Victory on the Food Front

14 Aug 2013 07.38 am by K. Daniel

With the ever growing popularity of home projects, frugal living and DIY activities, perhaps you may have thought about growing your own foods. Breakfast, lunch, and dinner which you've literally build from scratch. Quality goods that you are familiar with on a personal level.


If knowledge is power, knowing where your food comes from is a natural progression of having better control of what passes through your lips into your happy bellies, ultimately contributing to your overall health.


As profound of an idea that may seem, it is not a new one.


Home and public gardens for smaller scale production have existed for ages, although its popularity have been variable. There was one occasion however where nearly every plot of usable land was used to grow fruits and vegetables.


This was not some sort of activity driven by the realization of the importance of home gardening. Nor was this driven by what was in vogue at the time. It was a time where people grew what they could because of necessity. Planting a garden could have been a matter of life and death. This was war.


Both in World War I and World War II, food was rationed and limited. It didn't help that most of the workforce at the time were drafted to serve in the army, which in turn decreased production.


During 1917, a campaign was devised in America to address the issue of decreasing food stock. It involved using any available plot of land to grow food crops, which in turn could be used to supplement the existing supply. The campaign was also subsequently applied by other countries, throughout Europe and all the way to Australia in the southern hemisphere.

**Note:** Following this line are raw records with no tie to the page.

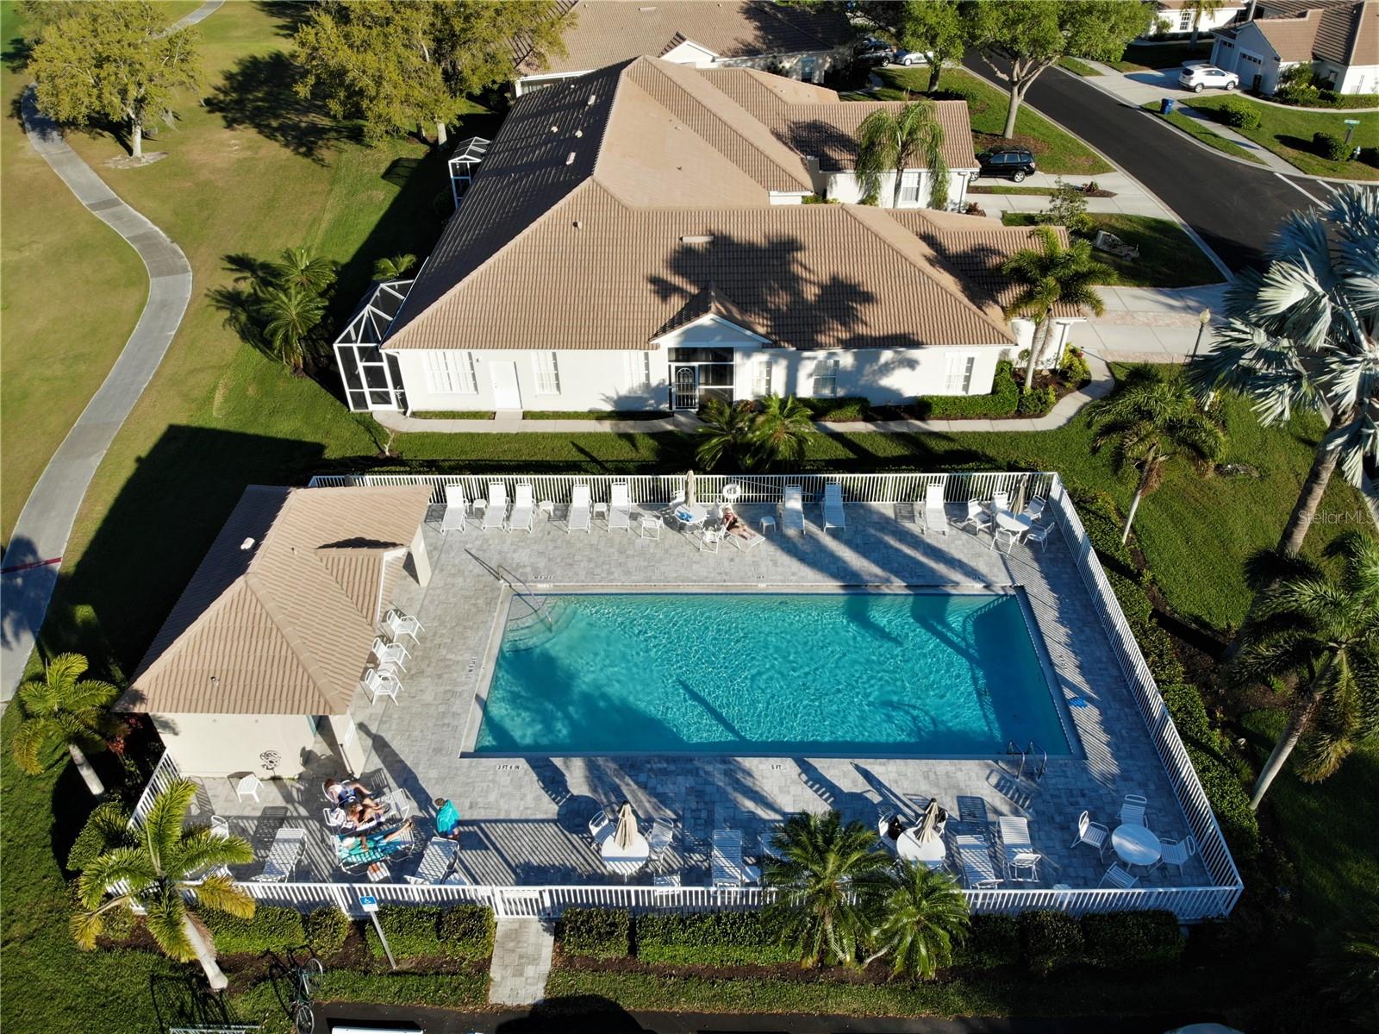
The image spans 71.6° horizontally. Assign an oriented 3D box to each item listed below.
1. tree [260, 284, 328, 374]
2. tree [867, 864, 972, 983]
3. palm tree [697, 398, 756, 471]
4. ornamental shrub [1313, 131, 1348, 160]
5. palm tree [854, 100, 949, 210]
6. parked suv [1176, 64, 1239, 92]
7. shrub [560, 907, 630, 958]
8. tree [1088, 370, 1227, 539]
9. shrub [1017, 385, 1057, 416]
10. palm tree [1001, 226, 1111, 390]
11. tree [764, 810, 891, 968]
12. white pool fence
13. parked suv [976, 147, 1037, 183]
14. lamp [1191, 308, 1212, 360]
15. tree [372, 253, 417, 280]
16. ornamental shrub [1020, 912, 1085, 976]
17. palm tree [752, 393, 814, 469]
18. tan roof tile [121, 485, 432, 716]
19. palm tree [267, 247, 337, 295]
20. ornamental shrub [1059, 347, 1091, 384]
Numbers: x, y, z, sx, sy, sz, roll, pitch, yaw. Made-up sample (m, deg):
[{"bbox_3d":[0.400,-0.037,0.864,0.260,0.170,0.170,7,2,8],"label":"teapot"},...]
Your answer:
[{"bbox_3d":[-15.974,-7.427,38.920,2.900,3.700,2.900,0,39,2],"label":"tree"},{"bbox_3d":[4.561,8.443,19.413,2.100,2.500,2.100,0,39,1],"label":"tree"},{"bbox_3d":[1.332,-2.357,32.405,2.300,3.400,2.400,0,39,2],"label":"palm tree"},{"bbox_3d":[40.132,-23.154,59.790,1.700,1.300,2.000,-5,39,-5],"label":"ornamental shrub"},{"bbox_3d":[10.420,-17.376,48.052,4.600,6.500,4.600,0,39,2],"label":"palm tree"},{"bbox_3d":[38.796,-32.673,71.019,4.500,1.670,1.850,-6,39,-6],"label":"parked suv"},{"bbox_3d":[-1.995,8.990,20.582,1.480,0.950,0.800,0,39,2],"label":"shrub"},{"bbox_3d":[13.753,-1.381,29.001,3.800,5.700,3.800,0,39,2],"label":"tree"},{"bbox_3d":[13.507,-4.524,37.157,1.400,0.850,1.000,0,39,1],"label":"shrub"},{"bbox_3d":[13.704,-7.752,36.599,4.000,5.900,4.000,0,39,1],"label":"palm tree"},{"bbox_3d":[2.720,7.951,19.350,2.500,3.900,2.500,0,39,2],"label":"tree"},{"bbox_3d":[-0.397,3.748,26.404,24.804,1.230,14.823,0,39,1],"label":"white pool fence"},{"bbox_3d":[18.216,-20.960,56.797,4.560,1.680,1.800,2,39,4],"label":"parked suv"},{"bbox_3d":[20.835,-7.365,39.121,0.430,2.600,0.430,0,39,1],"label":"lamp"},{"bbox_3d":[-12.580,-9.744,41.892,2.200,3.800,2.200,0,39,1],"label":"tree"},{"bbox_3d":[7.588,8.950,20.168,1.200,0.880,0.900,0,39,1],"label":"ornamental shrub"},{"bbox_3d":[3.167,-2.915,33.684,2.400,3.000,2.400,0,39,1],"label":"palm tree"},{"bbox_3d":[-10.668,1.072,25.187,5.550,2.200,8.800,0,39,2],"label":"tan roof tile"},{"bbox_3d":[-16.485,-9.592,41.412,2.900,3.800,2.900,0,39,1],"label":"palm tree"},{"bbox_3d":[15.717,-6.170,38.950,1.200,1.100,1.100,0,39,1],"label":"ornamental shrub"}]

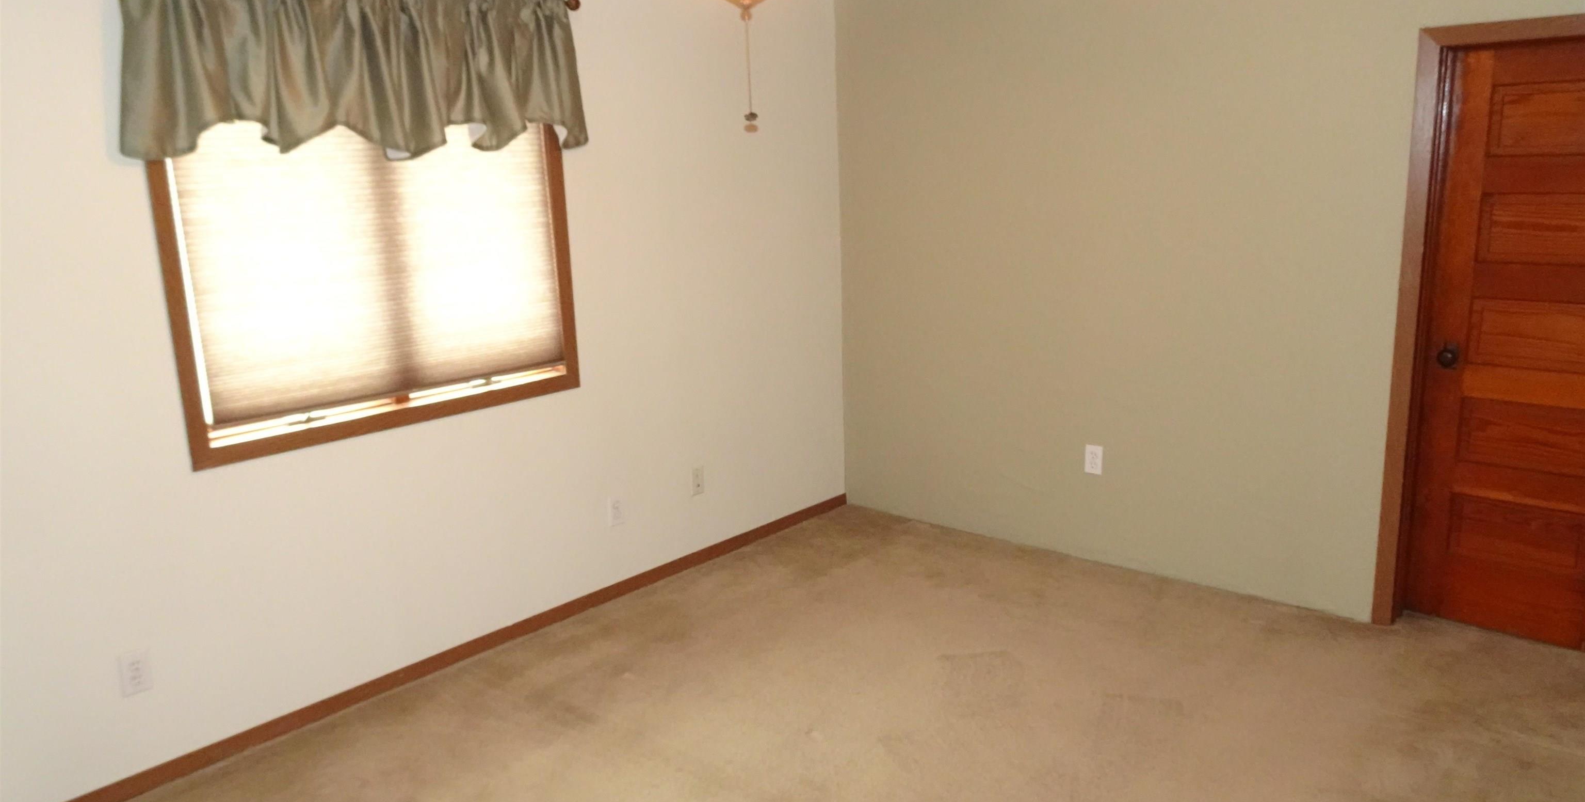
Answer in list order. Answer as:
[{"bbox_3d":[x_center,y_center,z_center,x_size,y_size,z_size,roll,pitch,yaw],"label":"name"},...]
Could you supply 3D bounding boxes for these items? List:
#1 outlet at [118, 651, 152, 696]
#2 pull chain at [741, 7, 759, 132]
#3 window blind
[{"bbox_3d":[-1.817,0.754,3.046,0.010,0.117,0.072,10,17,41],"label":"outlet"},{"bbox_3d":[-0.089,-0.674,2.241,0.029,0.242,0.029,-2,13,0],"label":"pull chain"},{"bbox_3d":[-1.263,-0.609,3.445,0.035,1.175,1.213,10,17,41],"label":"window blind"}]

The campaign itself served a secondary purpose. Besides the food produced, it gave the remaining public who were not actively serving the army means to contribute to the war effort. Suddenly the war became close and personal, and victories as well as losses shared equally. More food also meant that prices went down and money was saved, money which could be allocated for other campaigns and activities during the time.

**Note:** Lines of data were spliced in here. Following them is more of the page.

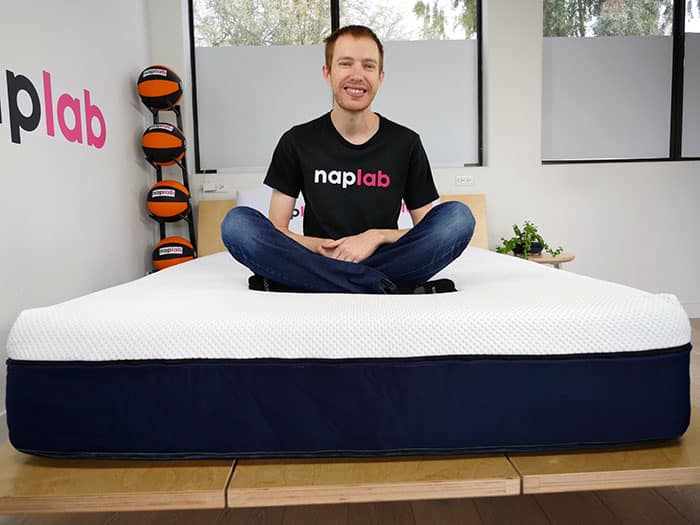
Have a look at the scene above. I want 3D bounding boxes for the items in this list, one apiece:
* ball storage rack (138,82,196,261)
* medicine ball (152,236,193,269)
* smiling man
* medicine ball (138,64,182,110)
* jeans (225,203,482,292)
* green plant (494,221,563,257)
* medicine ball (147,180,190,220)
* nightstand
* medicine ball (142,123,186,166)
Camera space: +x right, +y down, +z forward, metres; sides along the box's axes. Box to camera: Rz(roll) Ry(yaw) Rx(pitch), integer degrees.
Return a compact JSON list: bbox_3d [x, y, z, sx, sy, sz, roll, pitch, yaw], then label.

It was a resounding success, and by the end of the second war American local growers were matching the industry in terms of overall production. This meant an estimate of between 9 and 10 million tonnes in total. Similar results were seen throughout the areas which implemented the campaign.

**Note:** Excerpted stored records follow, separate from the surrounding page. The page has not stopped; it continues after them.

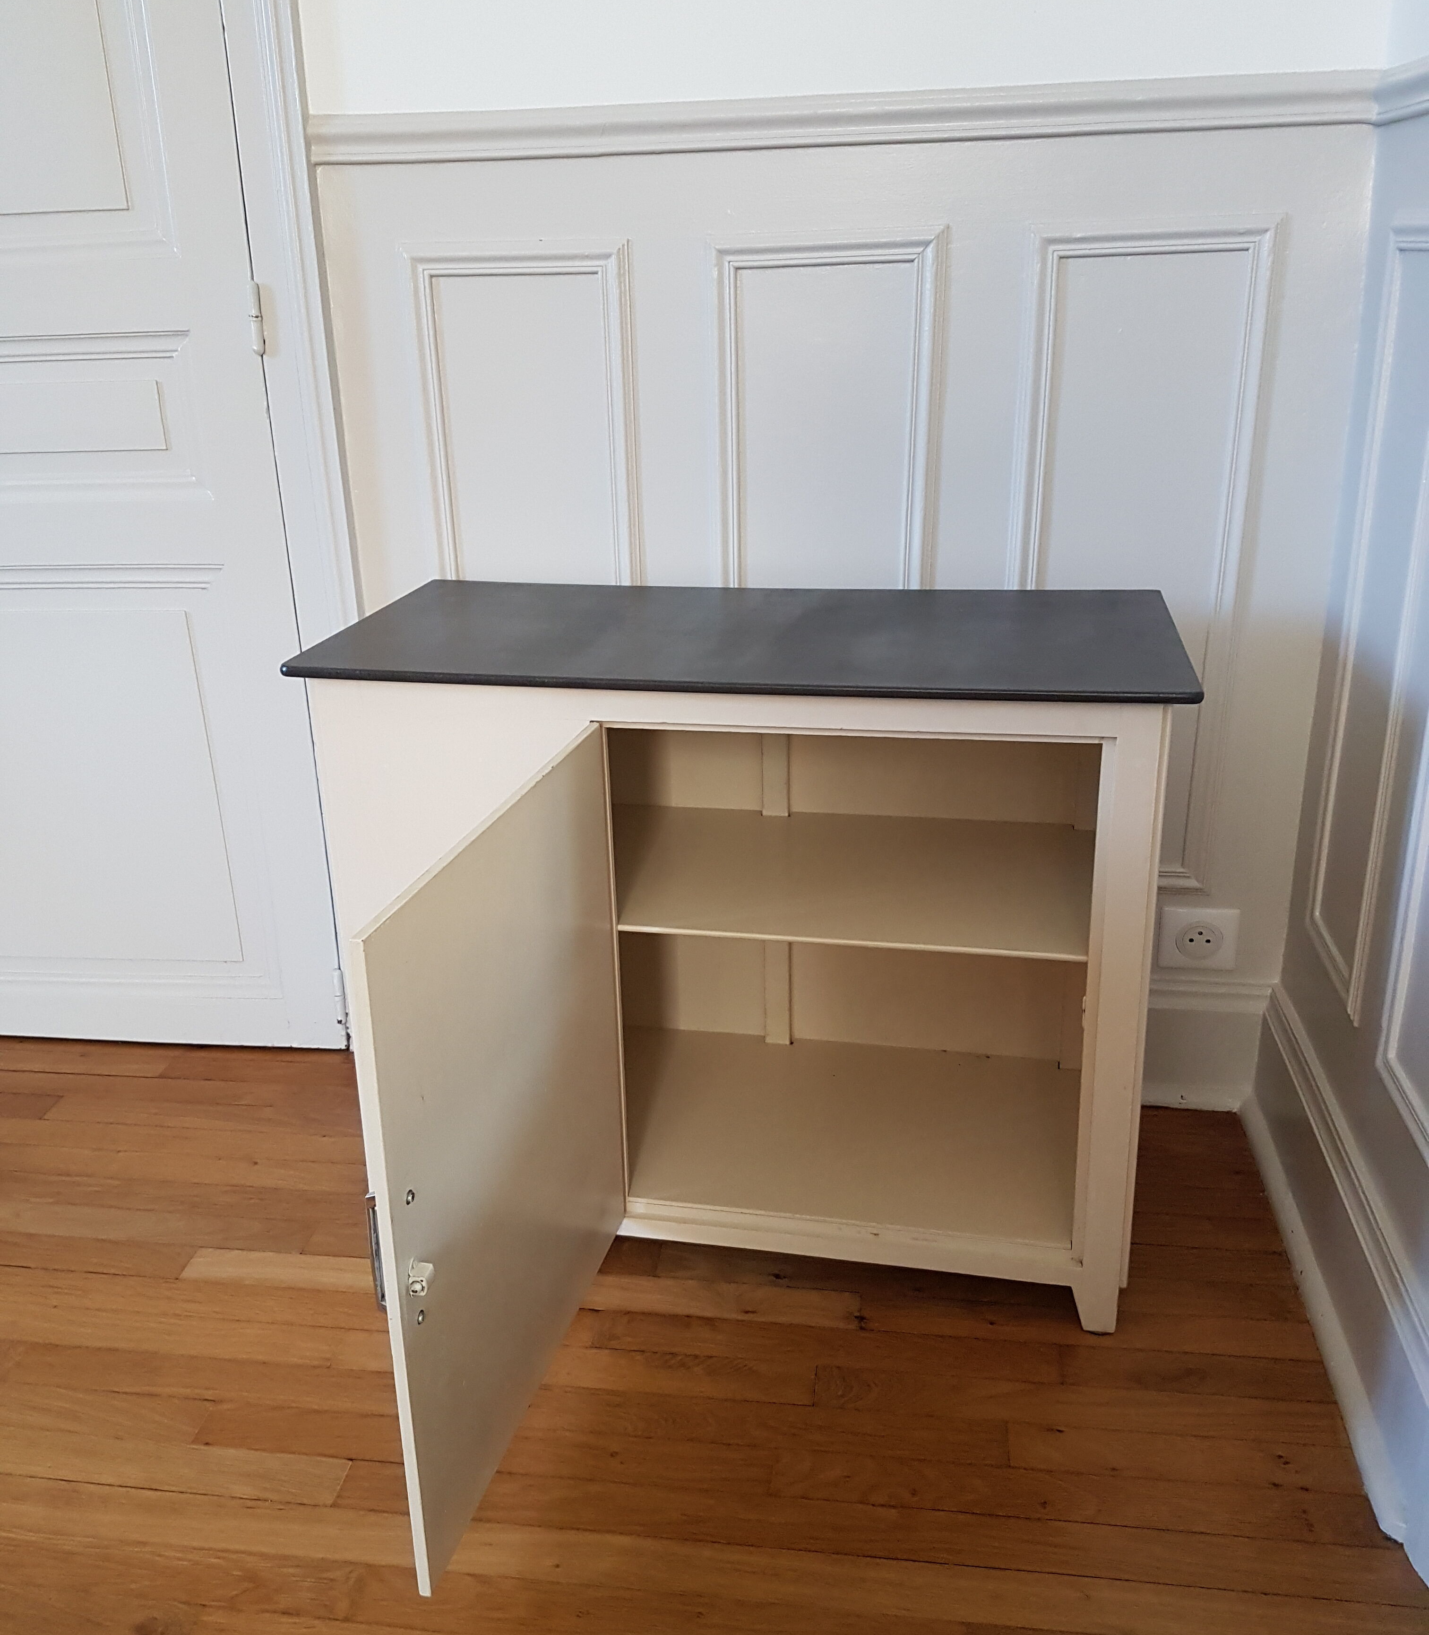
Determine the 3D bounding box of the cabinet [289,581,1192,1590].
[{"bbox_3d":[0.000,0.195,1.302,0.801,0.651,0.826,3,21,11],"label":"cabinet"}]

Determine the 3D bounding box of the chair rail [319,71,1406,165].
[{"bbox_3d":[0.109,-0.698,1.432,1.075,0.046,0.024,1,20,7],"label":"chair rail"}]

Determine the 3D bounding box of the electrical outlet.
[{"bbox_3d":[0.573,0.143,1.693,0.084,0.081,0.013,1,20,7],"label":"electrical outlet"}]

Ironically, by the time the war ended, through 1946 food shortages continued in England for a period of time. It didn't help that with the war over, many residents did not continue with their gardens.


Today, victory gardens exist as memorials or are used for other campaigns. One such garden in the White House has been featured in Michelle Obama's campaign to improve the eating habits of young children throughout the U.S.A.


Other than that, most exist in the form of home gardens and other DIY projects in limited spaces. So what really differentiates a victory garden from your typical home garden? Well other than the association with its history, not much else. What you could find in victory gardens would very much be similar to some home gardens, however there is a stronger emphasis on agriculturally significant crops in victory gardens such as squashes, potatoes, and corn.